Instructions for the task:
Format each line below, from the start of the records through the line containing "What is the value of the umap-0", as a JSON array of strings with one string per line. Leave out blank lines.

Input material: Begin

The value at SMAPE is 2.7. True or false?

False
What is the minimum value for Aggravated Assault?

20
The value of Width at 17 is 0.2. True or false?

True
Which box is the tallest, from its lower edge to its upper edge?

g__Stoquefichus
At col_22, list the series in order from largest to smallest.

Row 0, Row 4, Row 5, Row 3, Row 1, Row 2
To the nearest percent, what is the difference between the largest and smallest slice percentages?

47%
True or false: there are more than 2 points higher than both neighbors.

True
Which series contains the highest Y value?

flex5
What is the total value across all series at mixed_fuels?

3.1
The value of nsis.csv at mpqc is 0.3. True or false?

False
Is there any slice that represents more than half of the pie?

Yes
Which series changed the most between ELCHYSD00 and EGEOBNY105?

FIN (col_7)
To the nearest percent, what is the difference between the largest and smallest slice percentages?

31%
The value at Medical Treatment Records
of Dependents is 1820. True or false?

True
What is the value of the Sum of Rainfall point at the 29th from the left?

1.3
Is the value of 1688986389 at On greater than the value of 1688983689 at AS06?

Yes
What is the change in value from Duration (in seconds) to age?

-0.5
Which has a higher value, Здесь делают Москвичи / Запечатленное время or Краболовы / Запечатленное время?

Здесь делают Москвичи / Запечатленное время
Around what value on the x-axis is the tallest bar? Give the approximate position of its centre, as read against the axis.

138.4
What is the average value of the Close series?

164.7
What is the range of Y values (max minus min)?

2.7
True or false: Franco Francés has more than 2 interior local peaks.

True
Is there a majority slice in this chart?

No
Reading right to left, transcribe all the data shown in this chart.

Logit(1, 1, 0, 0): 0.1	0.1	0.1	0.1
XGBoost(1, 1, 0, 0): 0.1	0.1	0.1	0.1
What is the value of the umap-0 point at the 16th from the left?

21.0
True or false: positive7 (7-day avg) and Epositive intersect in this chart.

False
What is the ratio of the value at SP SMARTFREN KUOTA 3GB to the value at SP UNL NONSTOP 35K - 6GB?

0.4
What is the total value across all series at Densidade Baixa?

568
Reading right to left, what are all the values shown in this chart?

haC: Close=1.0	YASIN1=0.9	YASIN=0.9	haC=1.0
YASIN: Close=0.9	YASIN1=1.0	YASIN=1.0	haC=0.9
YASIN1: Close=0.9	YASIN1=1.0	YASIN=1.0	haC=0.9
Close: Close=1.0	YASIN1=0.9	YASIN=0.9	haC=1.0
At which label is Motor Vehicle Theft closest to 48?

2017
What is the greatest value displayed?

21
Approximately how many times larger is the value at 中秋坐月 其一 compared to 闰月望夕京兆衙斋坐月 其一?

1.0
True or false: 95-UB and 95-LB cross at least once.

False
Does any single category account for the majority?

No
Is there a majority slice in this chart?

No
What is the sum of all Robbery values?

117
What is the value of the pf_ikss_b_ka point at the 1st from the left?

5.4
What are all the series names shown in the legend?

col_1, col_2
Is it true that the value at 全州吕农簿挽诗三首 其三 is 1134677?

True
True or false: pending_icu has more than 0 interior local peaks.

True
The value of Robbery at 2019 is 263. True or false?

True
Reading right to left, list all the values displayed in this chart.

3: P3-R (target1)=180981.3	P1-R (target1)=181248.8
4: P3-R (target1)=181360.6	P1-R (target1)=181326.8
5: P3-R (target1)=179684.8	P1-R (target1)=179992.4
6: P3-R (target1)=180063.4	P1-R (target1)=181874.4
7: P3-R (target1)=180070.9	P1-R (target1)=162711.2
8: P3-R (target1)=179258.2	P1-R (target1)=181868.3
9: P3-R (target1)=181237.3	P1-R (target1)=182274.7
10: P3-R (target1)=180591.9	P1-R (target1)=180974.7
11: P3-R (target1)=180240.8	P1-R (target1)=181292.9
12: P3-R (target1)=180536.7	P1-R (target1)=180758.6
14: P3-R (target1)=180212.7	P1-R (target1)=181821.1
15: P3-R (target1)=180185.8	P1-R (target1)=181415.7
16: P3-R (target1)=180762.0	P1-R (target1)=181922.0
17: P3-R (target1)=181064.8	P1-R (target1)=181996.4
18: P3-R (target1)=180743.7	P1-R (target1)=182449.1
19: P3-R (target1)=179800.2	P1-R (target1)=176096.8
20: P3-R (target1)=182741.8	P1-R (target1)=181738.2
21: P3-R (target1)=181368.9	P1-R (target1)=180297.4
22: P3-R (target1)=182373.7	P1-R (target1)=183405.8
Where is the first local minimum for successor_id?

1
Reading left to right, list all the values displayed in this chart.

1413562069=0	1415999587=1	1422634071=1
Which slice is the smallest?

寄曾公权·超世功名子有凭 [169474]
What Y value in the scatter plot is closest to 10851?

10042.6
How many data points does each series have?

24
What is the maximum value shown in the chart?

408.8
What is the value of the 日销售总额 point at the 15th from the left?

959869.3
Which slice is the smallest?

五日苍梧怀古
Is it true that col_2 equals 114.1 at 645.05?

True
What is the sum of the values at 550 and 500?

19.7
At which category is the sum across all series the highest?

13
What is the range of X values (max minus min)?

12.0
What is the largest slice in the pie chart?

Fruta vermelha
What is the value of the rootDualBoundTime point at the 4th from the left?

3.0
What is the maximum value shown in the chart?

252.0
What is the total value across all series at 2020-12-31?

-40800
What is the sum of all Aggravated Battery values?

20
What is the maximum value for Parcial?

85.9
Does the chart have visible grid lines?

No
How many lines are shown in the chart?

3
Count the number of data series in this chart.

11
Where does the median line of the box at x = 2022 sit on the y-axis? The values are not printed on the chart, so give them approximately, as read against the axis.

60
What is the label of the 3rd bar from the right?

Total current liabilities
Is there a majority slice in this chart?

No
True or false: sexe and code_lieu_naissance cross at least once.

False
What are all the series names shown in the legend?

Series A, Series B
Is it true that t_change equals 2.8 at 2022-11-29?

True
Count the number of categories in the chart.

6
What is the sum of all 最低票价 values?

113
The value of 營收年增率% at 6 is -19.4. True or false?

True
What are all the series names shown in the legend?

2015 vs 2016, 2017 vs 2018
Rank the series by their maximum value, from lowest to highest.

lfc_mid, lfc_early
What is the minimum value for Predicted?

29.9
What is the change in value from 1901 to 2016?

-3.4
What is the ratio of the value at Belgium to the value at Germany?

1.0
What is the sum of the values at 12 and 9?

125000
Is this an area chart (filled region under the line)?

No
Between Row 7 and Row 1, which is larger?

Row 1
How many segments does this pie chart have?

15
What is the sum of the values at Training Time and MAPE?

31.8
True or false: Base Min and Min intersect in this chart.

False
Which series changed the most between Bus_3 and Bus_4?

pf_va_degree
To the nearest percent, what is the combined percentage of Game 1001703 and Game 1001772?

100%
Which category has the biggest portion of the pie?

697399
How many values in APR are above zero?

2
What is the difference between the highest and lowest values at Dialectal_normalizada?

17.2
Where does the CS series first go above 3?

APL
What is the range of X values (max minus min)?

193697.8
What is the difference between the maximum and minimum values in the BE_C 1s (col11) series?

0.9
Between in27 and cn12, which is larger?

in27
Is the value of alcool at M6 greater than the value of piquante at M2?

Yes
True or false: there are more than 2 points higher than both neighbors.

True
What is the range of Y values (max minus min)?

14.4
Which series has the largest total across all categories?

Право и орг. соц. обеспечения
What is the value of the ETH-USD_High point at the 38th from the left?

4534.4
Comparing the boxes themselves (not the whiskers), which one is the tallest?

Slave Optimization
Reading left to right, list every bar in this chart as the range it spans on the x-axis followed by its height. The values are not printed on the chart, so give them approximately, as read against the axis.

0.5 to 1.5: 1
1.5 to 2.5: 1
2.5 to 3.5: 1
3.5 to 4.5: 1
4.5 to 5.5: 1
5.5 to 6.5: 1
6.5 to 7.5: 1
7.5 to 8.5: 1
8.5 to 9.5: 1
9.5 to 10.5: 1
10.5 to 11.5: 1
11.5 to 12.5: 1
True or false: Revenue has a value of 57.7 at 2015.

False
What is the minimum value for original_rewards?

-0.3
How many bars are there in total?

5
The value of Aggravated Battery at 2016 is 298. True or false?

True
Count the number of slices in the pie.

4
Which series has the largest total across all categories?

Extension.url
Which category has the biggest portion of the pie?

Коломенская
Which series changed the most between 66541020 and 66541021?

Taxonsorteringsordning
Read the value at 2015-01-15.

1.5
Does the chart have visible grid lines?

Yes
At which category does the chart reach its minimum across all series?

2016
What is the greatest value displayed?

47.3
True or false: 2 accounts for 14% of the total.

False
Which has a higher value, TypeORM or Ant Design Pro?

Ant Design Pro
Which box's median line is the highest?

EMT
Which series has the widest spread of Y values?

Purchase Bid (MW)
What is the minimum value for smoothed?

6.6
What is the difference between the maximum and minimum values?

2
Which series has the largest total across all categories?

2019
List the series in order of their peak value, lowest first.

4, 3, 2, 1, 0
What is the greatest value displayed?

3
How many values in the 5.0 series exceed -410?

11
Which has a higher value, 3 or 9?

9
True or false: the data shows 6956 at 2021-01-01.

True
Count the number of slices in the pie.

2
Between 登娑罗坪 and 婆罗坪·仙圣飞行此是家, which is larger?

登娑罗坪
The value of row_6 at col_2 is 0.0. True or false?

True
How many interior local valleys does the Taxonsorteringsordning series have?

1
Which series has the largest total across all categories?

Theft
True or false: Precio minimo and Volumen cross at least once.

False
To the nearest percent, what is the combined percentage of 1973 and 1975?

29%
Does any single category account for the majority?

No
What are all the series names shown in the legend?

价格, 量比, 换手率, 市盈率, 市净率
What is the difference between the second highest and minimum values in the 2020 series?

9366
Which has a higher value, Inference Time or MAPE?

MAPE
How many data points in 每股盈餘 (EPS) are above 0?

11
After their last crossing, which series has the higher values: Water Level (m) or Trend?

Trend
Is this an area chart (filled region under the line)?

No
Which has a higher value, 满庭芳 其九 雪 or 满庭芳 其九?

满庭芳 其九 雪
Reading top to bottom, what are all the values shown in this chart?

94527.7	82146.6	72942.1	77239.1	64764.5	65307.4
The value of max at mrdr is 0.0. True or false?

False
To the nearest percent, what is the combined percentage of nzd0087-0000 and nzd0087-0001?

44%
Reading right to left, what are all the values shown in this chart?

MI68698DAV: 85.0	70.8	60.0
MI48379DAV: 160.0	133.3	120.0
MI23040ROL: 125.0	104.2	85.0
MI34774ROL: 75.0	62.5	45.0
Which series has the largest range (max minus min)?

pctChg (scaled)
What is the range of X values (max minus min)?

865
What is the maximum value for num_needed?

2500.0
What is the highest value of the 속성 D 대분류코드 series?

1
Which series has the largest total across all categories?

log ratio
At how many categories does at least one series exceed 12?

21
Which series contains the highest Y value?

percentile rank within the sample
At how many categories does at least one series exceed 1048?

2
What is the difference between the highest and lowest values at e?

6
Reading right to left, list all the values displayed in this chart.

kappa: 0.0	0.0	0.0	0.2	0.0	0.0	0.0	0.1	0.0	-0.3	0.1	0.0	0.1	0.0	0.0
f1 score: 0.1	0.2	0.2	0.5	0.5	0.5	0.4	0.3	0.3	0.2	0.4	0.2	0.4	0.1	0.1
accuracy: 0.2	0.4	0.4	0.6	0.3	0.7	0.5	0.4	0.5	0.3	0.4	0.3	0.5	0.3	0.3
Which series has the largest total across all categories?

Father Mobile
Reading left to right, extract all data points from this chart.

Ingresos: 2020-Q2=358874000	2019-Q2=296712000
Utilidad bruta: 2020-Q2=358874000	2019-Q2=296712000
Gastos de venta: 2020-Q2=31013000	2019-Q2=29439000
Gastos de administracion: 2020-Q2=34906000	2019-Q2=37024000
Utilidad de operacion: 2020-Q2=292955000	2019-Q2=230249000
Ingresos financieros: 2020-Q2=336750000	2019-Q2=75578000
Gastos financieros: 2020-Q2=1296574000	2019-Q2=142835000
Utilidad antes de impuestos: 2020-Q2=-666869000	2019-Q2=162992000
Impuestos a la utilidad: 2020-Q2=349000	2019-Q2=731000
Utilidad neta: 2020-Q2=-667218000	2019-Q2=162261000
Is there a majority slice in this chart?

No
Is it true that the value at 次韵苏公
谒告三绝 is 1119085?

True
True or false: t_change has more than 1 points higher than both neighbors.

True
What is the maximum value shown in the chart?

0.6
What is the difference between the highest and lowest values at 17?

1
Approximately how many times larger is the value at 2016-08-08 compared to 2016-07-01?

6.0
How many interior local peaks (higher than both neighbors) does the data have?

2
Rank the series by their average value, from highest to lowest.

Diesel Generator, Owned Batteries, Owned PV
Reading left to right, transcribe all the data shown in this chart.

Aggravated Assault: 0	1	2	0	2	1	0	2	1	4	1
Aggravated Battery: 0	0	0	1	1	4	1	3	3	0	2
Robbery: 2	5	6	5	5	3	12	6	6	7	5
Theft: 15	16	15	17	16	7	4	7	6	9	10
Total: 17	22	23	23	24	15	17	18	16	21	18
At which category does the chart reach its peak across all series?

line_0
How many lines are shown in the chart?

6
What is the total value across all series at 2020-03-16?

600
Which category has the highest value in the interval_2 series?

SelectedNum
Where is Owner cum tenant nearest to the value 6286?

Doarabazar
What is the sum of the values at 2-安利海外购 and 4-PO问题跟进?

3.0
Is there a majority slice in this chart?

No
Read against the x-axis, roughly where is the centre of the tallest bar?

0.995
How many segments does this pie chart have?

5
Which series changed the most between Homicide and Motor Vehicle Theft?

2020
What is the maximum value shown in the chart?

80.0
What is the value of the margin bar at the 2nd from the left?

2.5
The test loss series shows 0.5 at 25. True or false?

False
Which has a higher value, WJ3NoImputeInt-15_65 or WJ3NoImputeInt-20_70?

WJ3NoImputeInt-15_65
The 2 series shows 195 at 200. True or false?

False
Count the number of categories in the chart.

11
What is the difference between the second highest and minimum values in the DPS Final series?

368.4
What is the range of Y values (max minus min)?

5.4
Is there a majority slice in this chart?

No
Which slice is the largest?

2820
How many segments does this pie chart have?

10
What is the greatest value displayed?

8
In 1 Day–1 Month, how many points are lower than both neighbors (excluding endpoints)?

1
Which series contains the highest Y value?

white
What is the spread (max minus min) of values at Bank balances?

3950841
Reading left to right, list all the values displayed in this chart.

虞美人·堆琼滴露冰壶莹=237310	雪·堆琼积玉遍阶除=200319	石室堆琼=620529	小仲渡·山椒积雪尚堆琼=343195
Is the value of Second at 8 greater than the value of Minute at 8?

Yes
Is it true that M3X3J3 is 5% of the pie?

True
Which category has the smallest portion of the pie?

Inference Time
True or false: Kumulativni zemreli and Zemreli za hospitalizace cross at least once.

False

Input material: End

The answer:
[
  "The value at SMAPE is 2.7. True or false?",
  "False",
  "What is the minimum value for Aggravated Assault?",
  "20",
  "The value of Width at 17 is 0.2. True or false?",
  "True",
  "Which box is the tallest, from its lower edge to its upper edge?",
  "g__Stoquefichus",
  "At col_22, list the series in order from largest to smallest.",
  "Row 0, Row 4, Row 5, Row 3, Row 1, Row 2",
  "To the nearest percent, what is the difference between the largest and smallest slice percentages?",
  "47%",
  "True or false: there are more than 2 points higher than both neighbors.",
  "True",
  "Which series contains the highest Y value?",
  "flex5",
  "What is the total value across all series at mixed_fuels?",
  "3.1",
  "The value of nsis.csv at mpqc is 0.3. True or false?",
  "False",
  "Is there any slice that represents more than half of the pie?",
  "Yes",
  "Which series changed the most between ELCHYSD00 and EGEOBNY105?",
  "FIN (col_7)",
  "To the nearest percent, what is the difference between the largest and smallest slice percentages?",
  "31%",
  "The value at Medical Treatment Records",
  "of Dependents is 1820. True or false?",
  "True",
  "What is the value of the Sum of Rainfall point at the 29th from the left?",
  "1.3",
  "Is the value of 1688986389 at On greater than the value of 1688983689 at AS06?",
  "Yes",
  "What is the change in value from Duration (in seconds) to age?",
  "-0.5",
  "Which has a higher value, Здесь делают Москвичи / Запечатленное время or Краболовы / Запечатленное время?",
  "Здесь делают Москвичи / Запечатленное время",
  "Around what value on the x-axis is the tallest bar? Give the approximate position of its centre, as read against the axis.",
  "138.4",
  "What is the average value of the Close series?",
  "164.7",
  "What is the range of Y values (max minus min)?",
  "2.7",
  "True or false: Franco Francés has more than 2 interior local peaks.",
  "True",
  "Is there a majority slice in this chart?",
  "No",
  "Reading right to left, transcribe all the data shown in this chart.",
  "Logit(1, 1, 0, 0): 0.1\t0.1\t0.1\t0.1",
  "XGBoost(1, 1, 0, 0): 0.1\t0.1\t0.1\t0.1",
  "What is the value of the umap-0 point at the 16th from the left?"
]